**DIRECTIONS FOR THIS TASK:** Pick each line containing the word "cycle" out of the data below.

━━━━━━

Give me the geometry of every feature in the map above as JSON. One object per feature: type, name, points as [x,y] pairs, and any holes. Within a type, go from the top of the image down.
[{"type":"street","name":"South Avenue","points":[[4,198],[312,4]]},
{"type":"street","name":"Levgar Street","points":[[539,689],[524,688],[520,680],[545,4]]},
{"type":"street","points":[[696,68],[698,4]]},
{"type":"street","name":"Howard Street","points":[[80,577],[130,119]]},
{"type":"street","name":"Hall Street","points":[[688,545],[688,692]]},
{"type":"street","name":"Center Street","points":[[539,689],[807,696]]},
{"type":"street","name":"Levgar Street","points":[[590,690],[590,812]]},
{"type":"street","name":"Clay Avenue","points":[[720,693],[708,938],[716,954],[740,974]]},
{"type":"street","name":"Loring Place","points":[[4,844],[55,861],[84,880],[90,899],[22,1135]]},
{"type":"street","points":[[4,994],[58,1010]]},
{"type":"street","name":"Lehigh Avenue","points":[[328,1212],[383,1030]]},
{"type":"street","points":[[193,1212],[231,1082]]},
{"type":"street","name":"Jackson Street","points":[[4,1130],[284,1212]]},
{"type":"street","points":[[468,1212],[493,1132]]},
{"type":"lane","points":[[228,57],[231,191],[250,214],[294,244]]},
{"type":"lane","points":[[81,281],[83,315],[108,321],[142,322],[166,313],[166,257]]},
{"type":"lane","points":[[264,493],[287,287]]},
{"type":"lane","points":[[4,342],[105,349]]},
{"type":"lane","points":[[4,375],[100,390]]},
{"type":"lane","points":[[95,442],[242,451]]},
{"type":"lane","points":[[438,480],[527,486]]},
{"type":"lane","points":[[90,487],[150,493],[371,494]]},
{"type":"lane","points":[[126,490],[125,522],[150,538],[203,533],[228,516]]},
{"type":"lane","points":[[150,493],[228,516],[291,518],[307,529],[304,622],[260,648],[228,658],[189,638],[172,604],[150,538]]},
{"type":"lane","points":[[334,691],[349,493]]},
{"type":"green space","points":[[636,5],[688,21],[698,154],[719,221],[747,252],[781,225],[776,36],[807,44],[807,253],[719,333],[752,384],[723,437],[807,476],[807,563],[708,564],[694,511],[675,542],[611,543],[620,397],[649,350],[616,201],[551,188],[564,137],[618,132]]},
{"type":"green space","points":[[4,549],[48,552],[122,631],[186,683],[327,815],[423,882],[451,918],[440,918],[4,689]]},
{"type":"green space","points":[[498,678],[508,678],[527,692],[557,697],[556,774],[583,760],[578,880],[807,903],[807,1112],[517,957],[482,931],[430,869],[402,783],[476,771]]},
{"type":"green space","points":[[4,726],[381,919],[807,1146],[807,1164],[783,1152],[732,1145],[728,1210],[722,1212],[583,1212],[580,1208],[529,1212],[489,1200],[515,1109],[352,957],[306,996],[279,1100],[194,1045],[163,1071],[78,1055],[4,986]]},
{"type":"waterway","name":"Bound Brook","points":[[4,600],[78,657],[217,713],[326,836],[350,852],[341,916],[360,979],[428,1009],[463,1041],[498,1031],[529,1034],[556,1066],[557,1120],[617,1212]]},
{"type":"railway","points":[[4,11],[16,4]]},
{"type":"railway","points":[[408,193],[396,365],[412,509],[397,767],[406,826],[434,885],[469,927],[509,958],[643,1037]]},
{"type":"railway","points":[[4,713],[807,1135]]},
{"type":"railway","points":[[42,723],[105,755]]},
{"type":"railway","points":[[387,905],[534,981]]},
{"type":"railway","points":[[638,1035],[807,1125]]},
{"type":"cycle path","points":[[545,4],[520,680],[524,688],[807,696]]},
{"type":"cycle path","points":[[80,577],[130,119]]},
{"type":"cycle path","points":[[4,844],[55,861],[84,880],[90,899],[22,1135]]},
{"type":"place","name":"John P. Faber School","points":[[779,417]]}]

━━━━━━

**SOLUTION TO THE PROBLEM:**
{"type":"cycle path","points":[[545,4],[520,680],[524,688],[807,696]]},
{"type":"cycle path","points":[[80,577],[130,119]]},
{"type":"cycle path","points":[[4,844],[55,861],[84,880],[90,899],[22,1135]]},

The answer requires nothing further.